The main reason for the difference is bandwidth. One 24 minute episode at a bit rate of 145 Mbps stored in uncompressed MXF can be as large as 29 GB. Unfortunately, that has to be compressed in order to get it out to the millions of people that TV stations service.
There isn't an established format that all TV stations receive. It largely depends on the format that can be provided to the station, and what the station is setup to accept regarding equipment.
As Scotty Parker mentioned, a lot of the content is ingested into the studio via satellite. meaning, it's simply recorded as it's airing, like a fancy DVR and a dish that's bigger than average. When this is the case, the recorded format is usually as high as it can be, which is hopefully in most cases HD at 1280x720, or FHD at 1920x1080.
However, an increasingly large number of stations use content that is acquired directly from the production house. Meaning that the company who produced and/or edited the show will provide the media directly to the station airing it. In many cases this is a very high bit-rate, high resolution file. Something akin to Avid's DNxHD format (such as DNxHD145 or 175), or Apple ProRes, or Sony's XDCAM. But despite the higher-than-average bitrate of the file, the resolution is rarely anything higher than 1080p.
Unless you're the editor, and you'd be working with a 1080p file at a bit-rate of 145 or 175 Mbps.
But these formats are not secret, or kept from the general public. You can have the same formats TV stations use.
For example: File based workflows (where the production house turns over the raw media directly), the file would most likely be in the MOV or MXF formats. These files are normally encoded at a bit rate of somewhere between 30 and 50 Mbps (hopefully), and a have resolution between 720 and 1080.
Neither of these file types are hard to come by, and in fact, the MXF file type is listed as a SMPTE standard (SMPTE 377M).
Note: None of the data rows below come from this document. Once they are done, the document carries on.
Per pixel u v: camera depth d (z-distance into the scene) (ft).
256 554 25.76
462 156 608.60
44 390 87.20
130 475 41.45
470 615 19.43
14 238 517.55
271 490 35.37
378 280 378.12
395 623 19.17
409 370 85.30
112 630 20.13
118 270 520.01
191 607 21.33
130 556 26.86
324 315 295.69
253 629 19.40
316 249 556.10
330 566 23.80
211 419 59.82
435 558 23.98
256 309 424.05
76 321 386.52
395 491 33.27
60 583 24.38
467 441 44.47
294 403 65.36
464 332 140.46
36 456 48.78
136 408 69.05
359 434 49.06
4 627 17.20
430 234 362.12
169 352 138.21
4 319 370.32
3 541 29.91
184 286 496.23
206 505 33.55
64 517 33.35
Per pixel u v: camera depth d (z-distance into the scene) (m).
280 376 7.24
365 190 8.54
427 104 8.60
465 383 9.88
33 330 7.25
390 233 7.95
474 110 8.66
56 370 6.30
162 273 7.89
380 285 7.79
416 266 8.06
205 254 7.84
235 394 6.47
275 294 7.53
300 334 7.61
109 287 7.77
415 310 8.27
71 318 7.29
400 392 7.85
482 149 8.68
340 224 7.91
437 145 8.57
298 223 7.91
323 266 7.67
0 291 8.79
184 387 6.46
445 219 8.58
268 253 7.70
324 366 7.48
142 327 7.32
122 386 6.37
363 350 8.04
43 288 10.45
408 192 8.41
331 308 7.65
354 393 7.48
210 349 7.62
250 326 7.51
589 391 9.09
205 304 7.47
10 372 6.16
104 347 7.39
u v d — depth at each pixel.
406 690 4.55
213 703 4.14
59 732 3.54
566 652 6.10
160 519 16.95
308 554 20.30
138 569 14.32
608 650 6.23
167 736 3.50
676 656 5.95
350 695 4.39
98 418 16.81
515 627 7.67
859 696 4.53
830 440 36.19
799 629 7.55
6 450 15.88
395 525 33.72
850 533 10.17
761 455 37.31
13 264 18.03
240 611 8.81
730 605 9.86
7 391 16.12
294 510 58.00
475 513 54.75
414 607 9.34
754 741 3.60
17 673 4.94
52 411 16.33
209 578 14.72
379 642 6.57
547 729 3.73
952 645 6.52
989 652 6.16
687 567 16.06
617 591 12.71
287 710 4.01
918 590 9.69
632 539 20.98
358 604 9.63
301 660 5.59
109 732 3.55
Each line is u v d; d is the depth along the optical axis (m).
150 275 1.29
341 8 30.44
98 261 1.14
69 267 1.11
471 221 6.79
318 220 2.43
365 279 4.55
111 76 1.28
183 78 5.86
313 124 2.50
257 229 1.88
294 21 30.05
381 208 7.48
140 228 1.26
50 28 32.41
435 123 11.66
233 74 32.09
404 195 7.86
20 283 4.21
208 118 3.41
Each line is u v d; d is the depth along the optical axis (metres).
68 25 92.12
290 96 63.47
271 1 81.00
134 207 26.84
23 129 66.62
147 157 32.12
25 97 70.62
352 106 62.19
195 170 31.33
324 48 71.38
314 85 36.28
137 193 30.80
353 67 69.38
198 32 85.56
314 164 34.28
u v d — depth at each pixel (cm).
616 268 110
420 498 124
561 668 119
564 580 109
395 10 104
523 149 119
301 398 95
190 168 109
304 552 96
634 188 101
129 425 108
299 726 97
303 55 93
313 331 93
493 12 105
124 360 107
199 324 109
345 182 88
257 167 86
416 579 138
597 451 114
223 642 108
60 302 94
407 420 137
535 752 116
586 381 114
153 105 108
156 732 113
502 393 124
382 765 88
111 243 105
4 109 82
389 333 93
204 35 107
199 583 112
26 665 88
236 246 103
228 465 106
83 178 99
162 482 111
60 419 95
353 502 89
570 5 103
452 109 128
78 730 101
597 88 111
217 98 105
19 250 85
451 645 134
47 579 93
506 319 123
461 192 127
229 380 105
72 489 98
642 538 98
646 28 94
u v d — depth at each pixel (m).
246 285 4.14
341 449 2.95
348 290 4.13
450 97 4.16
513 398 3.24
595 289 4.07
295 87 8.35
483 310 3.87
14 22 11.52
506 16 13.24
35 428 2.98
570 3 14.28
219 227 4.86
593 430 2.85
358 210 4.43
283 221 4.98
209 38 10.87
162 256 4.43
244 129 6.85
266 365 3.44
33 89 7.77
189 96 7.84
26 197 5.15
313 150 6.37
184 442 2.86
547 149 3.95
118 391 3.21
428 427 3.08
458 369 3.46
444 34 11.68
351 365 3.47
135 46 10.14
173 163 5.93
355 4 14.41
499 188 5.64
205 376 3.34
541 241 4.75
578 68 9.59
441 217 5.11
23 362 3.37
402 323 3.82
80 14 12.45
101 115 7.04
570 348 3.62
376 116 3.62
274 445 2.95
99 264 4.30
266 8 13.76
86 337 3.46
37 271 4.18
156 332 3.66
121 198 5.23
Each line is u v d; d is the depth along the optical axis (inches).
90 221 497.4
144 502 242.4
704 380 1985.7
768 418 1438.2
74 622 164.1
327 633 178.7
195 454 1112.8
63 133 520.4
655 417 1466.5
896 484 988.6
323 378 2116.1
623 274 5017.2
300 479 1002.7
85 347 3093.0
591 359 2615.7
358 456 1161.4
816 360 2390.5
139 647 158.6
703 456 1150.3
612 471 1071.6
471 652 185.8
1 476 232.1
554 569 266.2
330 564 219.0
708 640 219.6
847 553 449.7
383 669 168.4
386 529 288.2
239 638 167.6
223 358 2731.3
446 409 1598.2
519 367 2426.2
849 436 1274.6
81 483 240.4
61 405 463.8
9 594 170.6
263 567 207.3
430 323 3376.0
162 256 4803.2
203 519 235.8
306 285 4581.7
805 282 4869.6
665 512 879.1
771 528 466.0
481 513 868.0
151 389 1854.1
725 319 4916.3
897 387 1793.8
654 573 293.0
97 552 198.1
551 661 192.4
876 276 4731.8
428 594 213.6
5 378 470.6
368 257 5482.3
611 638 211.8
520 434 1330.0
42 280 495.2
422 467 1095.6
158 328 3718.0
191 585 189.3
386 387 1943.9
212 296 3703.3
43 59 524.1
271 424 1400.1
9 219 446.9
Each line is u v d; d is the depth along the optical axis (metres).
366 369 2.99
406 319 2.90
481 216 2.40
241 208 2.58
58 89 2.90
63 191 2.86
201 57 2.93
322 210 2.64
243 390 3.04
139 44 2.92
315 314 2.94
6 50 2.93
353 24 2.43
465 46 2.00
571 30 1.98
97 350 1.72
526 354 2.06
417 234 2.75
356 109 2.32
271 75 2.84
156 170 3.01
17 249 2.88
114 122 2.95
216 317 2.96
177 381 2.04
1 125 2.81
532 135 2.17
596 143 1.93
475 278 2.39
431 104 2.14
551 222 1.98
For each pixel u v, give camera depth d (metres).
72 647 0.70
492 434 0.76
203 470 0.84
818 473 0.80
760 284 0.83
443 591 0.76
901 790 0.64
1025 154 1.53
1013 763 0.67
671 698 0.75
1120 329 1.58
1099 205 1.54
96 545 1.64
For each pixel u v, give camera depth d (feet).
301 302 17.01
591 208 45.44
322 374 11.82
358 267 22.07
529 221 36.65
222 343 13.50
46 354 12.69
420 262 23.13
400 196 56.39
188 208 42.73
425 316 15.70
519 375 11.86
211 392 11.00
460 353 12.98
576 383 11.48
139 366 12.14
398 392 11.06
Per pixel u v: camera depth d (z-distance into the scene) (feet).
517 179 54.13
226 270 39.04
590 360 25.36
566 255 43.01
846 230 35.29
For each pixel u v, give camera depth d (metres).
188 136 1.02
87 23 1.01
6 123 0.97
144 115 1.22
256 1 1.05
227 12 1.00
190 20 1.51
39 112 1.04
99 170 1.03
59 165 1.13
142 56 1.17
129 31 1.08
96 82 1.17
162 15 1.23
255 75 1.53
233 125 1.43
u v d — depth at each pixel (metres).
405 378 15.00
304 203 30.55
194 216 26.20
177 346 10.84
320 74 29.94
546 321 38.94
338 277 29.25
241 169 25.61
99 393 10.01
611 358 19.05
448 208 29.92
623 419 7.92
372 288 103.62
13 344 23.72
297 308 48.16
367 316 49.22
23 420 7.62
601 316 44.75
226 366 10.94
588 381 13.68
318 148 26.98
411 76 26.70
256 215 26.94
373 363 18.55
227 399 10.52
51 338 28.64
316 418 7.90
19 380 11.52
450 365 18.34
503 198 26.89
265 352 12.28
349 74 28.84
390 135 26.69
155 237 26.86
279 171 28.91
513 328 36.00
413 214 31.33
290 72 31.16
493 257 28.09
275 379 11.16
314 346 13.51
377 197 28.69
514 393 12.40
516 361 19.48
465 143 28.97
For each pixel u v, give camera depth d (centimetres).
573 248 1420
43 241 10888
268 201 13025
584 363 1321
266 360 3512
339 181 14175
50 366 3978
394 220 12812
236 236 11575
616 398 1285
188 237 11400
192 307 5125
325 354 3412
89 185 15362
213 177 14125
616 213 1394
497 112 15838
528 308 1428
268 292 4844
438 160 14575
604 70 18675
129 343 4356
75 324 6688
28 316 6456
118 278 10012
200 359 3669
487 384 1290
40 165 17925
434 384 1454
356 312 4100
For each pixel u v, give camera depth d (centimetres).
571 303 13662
But how convenient would it be to sell you a show and make you download a 28GB file or a 32GB USB drive with a single episode of Game of Thrones?
So, it's made available to everybody in a compressed, but still very high quality format: Blu-ray.
These Blu-ray's are normally encoded at a 15-30 Mbit bit-rate, which although less than the raw MXF, is still very high.
Or you could download a slightly more compressed version from some website, or a streaming/OTT service (Apple TV, Netflix, etc).